Most interesting story, that was not particularly frightening or hopeful, or perhaps was a mixture of both: Philip K. Dick was not only a prolific science fiction author, he also developed a comprehensive theory of religion which could possibly even be the right one. Also, possibly related but not really, if there are aliens out there they might live in creepy colonies or super-organisms like ants or termites.
tipping points
A new article from Proceedings of the National Academy of Sciences goes through eight climate change tipping points that have studied, and tries to assign an economic impact to each. I’ll list them here in order of highest to lowest impact according to this study (see Table 2). They use the change in social cost of carbon as their key metric.
Two tipping points have major potential impacts and represent over 80% of the total risk from the eight, according to this study:
- ocean methane hydrates
- permafrost carbon feedback
Four tipping points have relatively modest expected impacts, at least modest compared to the truly existential threats represented by the top two:
- West Antarctic Ice Sheet
- Greenland Ice Sheet disintegration
- Indian Summer Monsoon
- Amazon dieback
Finally, two actually have small positive impacts on the (human) economy according to these authors:
- Atlantic Meridional Overturning Circulation slowdown (AMOC)
- Arctic sea ice / Surface Albedo Feedback
They don’t include “nonmarket effects”, so if you just feel that the death of the Amazon forest is profoundly sad, that is not reflected here. The authors are explicit about this so I guess it is okay.

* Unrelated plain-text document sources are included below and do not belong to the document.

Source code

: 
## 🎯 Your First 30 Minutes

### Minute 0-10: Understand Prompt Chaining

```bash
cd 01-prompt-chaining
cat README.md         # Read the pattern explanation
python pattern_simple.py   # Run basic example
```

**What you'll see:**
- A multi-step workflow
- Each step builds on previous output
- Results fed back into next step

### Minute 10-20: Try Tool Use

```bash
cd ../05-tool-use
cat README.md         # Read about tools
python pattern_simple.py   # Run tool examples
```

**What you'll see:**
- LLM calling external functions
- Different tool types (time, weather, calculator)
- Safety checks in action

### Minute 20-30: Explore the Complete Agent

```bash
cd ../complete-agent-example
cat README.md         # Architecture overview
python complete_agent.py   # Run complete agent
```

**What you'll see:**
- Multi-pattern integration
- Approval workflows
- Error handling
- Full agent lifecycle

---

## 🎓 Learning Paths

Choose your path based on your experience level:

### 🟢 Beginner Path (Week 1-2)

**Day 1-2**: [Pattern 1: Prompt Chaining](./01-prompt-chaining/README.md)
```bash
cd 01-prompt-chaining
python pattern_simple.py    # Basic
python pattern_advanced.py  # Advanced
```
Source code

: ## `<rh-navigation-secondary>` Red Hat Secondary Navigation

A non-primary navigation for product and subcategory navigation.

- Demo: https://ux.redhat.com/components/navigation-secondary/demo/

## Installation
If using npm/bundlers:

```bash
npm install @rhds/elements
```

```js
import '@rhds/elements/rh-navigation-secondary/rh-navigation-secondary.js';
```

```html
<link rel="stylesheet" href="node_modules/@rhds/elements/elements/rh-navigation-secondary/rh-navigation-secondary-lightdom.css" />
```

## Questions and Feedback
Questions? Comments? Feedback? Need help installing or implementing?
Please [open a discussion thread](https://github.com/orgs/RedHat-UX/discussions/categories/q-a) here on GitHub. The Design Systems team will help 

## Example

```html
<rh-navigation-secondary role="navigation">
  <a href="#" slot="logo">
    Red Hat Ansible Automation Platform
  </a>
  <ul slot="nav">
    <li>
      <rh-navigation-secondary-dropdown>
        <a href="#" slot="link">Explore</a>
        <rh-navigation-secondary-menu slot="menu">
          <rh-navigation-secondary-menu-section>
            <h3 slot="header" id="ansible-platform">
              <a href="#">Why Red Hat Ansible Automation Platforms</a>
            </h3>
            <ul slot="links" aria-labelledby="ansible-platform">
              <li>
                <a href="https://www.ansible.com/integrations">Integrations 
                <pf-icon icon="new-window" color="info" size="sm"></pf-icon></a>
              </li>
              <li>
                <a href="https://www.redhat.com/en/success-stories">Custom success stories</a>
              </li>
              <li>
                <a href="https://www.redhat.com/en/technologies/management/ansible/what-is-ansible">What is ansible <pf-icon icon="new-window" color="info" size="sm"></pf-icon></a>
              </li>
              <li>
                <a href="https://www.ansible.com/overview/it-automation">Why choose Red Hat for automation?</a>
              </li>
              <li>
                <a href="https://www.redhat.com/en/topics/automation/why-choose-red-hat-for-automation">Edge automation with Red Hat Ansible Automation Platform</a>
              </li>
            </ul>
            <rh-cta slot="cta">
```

These results are mismatched with my impressions, which are most likely driven by the amount of media coverage given to tipping points. I have probably read the most about ice sheets, the AMOC, and the Amazon, and these somewhat surprisingly do not make the top of the list. I feel like I have some basic grasp of the scientific concepts on each of these other than the methane hydrates. I understand why releasing massive amounts of methane would raise temperatures. I just don’t yet understand the feedback loop that would cause it to happen, whereas with the permafrost thawing it is pretty clear. Are the methane hydrates just frozen and expected to melt? I suppose in that case they are very similar to methane under the permafrost, with the difference being land and water. So the release of vast amounts of trapped methane is by far the biggest impact identified by this paper. For the most part though, the solutions to address any of these tipping points are going to be the same – drastic greenhouse gas emissions reductions and/or drastic geoengineering. Nothing else is going to reduce the amount of heat and solar energy melting ice, thawing permafrost and undersea frozen methane hydrates, and affecting ocean currents across vast chunks of the planet.
Hothouse Earth
This is the Hothouse Earth paper, which supposedly got media coverage last week that I completely missed despite scanning the media daily for articles on exactly this sort of topic. It argues that one or more tipping points leading to catastrophic feedback loops are looking increasingly likely if we exceed the 2 degrees C. So yes, we really need to get serious about not exceeding the 2 degrees C. But don’t worry, solutions exist! We need only take simple steps such as “decarbonization of the global economy, enhancement of biosphere carbon sinks, behavioral changes, technological innovations, new governance arrangements, and transformed social values.”